[Start of Attachment]

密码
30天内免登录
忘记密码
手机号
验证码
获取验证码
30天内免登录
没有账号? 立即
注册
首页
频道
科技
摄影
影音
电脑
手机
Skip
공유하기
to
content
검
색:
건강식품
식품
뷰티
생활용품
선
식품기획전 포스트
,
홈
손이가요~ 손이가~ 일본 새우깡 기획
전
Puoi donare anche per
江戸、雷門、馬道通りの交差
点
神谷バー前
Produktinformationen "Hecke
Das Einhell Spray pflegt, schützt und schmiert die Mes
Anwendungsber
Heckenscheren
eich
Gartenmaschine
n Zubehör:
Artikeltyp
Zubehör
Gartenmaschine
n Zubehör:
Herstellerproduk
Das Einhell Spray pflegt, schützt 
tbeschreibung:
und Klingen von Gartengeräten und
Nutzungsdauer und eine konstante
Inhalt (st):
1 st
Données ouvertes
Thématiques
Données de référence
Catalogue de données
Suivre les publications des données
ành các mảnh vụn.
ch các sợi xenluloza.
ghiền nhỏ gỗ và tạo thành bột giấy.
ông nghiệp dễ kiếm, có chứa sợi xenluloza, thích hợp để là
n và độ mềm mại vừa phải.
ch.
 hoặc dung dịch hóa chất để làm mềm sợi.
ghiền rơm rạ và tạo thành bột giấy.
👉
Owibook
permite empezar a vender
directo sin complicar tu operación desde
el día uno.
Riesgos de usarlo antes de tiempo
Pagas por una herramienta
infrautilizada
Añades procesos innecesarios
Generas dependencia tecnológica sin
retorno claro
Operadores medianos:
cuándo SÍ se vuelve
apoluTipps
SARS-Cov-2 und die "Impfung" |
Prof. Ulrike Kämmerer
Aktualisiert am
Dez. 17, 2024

[End of Attachment]

* HOW TO COMPLETE THIS TASK *
Starting at the first line of the material and ending at the line that contains "Herstellerproduk", write the lines out again with "Heckenscheren" swapped for "Rasenmäher" and nothing else changed.

* SOLUTION *
密码
30天内免登录
忘记密码
手机号
验证码
获取验证码
30天内免登录
没有账号? 立即
注册
首页
频道
科技
摄影
影音
电脑
手机
Skip
공유하기
to
content
검
색:
건강식품
식품
뷰티
생활용품
선
식품기획전 포스트
,
홈
손이가요~ 손이가~ 일본 새우깡 기획
전
Puoi donare anche per
江戸、雷門、馬道通りの交差
点
神谷バー前
Produktinformationen "Hecke
Das Einhell Spray pflegt, schützt und schmiert die Mes
Anwendungsber
Rasenmäher
eich
Gartenmaschine
n Zubehör:
Artikeltyp
Zubehör
Gartenmaschine
n Zubehör:
Herstellerproduk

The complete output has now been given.